On trouve également dans ce Retour du Messie des références à l’Amérique de l’ère Trump qui ont pu déplaire à certains groupes. Cela est particulièrement flagrant lorsque Jésus, qu’on a enfermé en prison parce qu’il disait être le fils de Dieu, est pris par des détenus skinheads pour un mexicain en situation irrégulière.
Il s’agit d’un comics volontiers provocateur, mais toujours très juste. On comprend bien évidemment ce qui a pu gratter certaines sensibilités aux Etats-Unis, que ce soit le passage autour de l’ère Trump, ou encore, dans un style différent, celui autour du judaïsme (toujours sur le ton de la satire), où Dieu demande à Abraham de se circoncire juste pour voir s’il sera capable de le faire. Mark Russell fait alors dire à Jésus (qui explique son histoire à Sunstar) : « D’après la Bible, pour élever son peuple élu, Dieu a choisi Abraham pour sa foi inébranlable. En d’autres termes, sa capacité à croire tout ce qu’on lui disait, même si ça paraissait totalement insensé. »
Dans la page suivante, Mark Russell met dans la bouche de Jésus ces paroles très fortes : « Je suis là pour vous dire que le monde n’a pas besoin de votre foi, mais de votre conviction. Si vous croyez en quelque chose parce que vous pensez que Dieu le veut, alors vous ne croyez pas vraiment. En un sens, la foi est l’opposé de la croyance : la foi vous relie, elle vous donne l’impression de faire ce qui est juste. Mais avoir foi en quelqu’un, c’est lui tendre un couteau. Je crois que là où je veux en venir, c’est choisissez bien à qui vous donnez un couteau. »
Ces seules paroles permettent de comprendre que le comics de Russell n’est absolument pas anti-religion : il ne s’attaque pas à la foi en tant que telle, mais à son instrumentalisation à des fins politiques (voire totalitaires), et aux croyances aveugles que font naître certains groupes ou charlatans issus de dérives sectaires, ou certaines figures d’autorité tristement connues…
Il s’agit, en fait, à notre ère de cynisme, d’une œuvre qui, derrière son humour sarcastique, croit profondément en l’humain et que le « salut » de l’humanité passera par… l’humain, et non par une figure de sauveur providentiel détenteur d’importantes vérités (suivez mon regard), contrairement à ce que des âmes chagrines partisanes de la théorie de « fin de civilisation » seraient paradoxalement portées à croire.

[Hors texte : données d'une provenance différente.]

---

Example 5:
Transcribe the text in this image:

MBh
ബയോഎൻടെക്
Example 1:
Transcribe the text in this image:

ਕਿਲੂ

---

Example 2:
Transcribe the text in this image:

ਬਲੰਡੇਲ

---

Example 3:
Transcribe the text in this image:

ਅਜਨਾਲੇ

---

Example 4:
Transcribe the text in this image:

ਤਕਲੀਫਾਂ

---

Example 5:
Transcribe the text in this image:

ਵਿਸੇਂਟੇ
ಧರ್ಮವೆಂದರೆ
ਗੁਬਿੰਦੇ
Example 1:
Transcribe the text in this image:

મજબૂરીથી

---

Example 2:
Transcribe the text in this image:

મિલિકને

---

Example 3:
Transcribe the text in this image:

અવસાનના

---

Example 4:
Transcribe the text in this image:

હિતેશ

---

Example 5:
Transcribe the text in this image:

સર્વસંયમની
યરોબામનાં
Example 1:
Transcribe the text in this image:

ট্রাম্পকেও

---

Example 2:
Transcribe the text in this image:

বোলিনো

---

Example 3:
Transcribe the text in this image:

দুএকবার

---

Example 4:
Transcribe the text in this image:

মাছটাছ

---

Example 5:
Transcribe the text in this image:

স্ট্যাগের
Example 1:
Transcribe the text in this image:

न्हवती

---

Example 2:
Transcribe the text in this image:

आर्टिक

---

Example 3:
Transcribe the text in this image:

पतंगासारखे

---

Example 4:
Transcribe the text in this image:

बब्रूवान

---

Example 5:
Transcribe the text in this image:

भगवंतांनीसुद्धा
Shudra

Une œuvre satirique drôle, intelligente et finalement touchante
Il s’agit également d’un comics qui, bien évidemment, est résolument américain et rend même un hommage sincère à la culture américaine et sa philosophie positive qui est parfois moquée en Europe, comme le montre la scène finale au bowling où Dieu, Jésus et Sunstar ainsi que sa compagne journaliste Sheila disputent une partie de bowling. Dieu déclare à ce moment-là :« Je crois comprendre pourquoi les gens aiment tant ce jeu : il y a toutes ces quilles parfaitement alignées, qui s’occupent de leurs affaires et, sortie de nulle part, une boule vient les fracasser et les éparpiller, mais ce n’est pas grave parce qu’elles sont toutes ramassées et de nouvelles sont mises en place. Et tu peux recommencer encore et encore, c’est comme si ce qui comptait, c’est que si tu ne passe pas comme il faudrait, il y aura toujours un nouvel alignement, un nouveau lancer. »

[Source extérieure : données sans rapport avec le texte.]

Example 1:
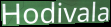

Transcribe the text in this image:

Hodivala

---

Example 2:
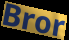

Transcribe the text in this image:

Bror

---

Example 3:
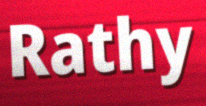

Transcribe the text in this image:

Rathy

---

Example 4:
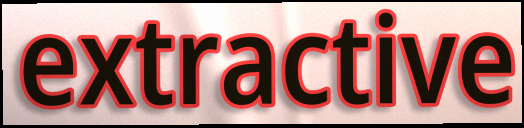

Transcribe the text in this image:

extractive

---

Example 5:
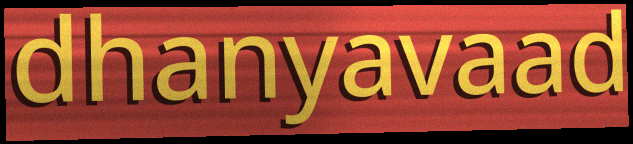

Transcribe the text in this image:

dhanyavaad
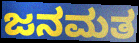
ಜನಮತ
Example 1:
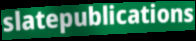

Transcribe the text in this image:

slatepublications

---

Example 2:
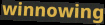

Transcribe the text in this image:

winnowing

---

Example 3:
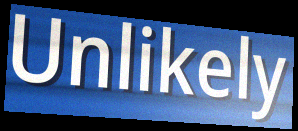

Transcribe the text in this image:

Unlikely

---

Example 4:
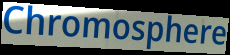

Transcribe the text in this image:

Chromosphere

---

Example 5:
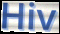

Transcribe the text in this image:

Hiv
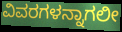
ವಿವರಗಳನ್ನಾಗಲೀ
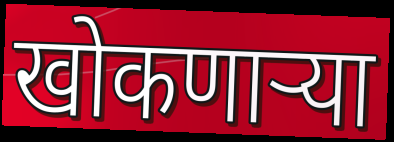
खोकणाऱ्या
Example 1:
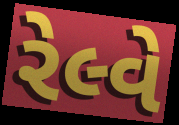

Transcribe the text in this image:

રેલ્વે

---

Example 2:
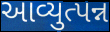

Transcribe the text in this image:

આવ્યુત્પન્ન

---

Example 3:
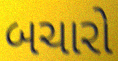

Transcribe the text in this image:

બચારો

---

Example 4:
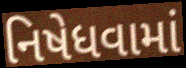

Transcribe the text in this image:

નિષેધવામાં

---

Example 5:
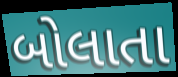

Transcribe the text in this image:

બોલાતા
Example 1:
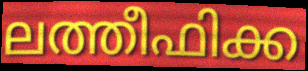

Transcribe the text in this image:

ലത്തീഫിക്ക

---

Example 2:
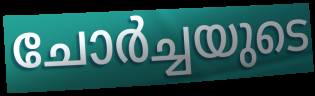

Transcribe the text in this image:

ചോർച്ചയുടെ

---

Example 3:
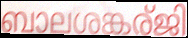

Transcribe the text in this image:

ബാലശങ്കര്ജി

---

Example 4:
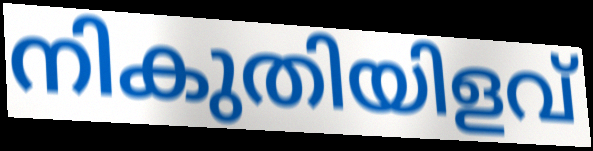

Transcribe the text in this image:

നികുതിയിളവ്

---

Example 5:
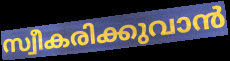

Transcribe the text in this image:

സ്വീകരിക്കുവാൻ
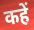
कहें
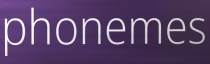
phonemes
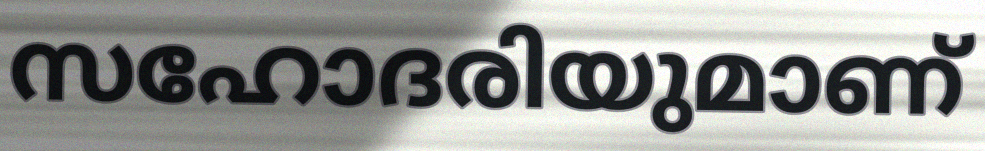
സഹോദരിയുമാണ്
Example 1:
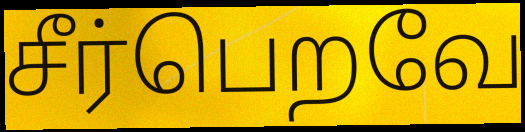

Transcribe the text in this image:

சீர்பெறவே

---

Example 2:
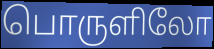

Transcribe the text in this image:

பொருளிலோ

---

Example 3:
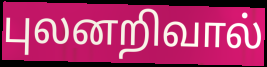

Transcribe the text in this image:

புலனறிவால்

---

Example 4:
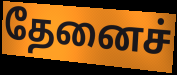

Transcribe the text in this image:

தேனைச்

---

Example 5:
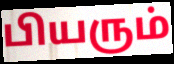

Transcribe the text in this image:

பியரும்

De manière générale, il s’agit d’un comics tout à fait jouissif, aussi drôle que grattant et intelligent, que l’on peut lire indépendamment de sa culture religieuse. Evidemment, il y a certaines références qui font que si l’on possède certaines références ou connaissances dans ce domaine, on en appréciera d’autant plus le propos. C’est notamment le cas du passage avec Satan, qui n’est peut-être pas tout à fait assez développé de ce côté-là. Mais, même si ce n’est pas le cas, dans tous les cas, notre culture occidentale fait que l’on a intégré au moins un minimum d’éléments, indépendamment de l’éducation/de la culture de chacun en la matière. On rajoutera aussi que si vous appréciez l’œuvre de Neil Gaiman (notamment American Gods – Dieu a un petit côté Odin dans son côté rusé à certains moments de l’intrigue – ou la nouvelle/le comics Le Premier meurtre), ce comics devrait vous botter.
Dans tous les cas, Mark Russell a construit sa BD de telle manière, ne serait-ce qu’au niveau de la dramaturgie, que ce volume est tout à fait appréciable et compréhensible. Donc, rassurez-vous : il n’est guère besoin de posséder un diplôme en théologie ou d’avoir fait le catéchisme (ni même d’être croyant ou au contraire athée) pour pouvoir lire ce comics singulier.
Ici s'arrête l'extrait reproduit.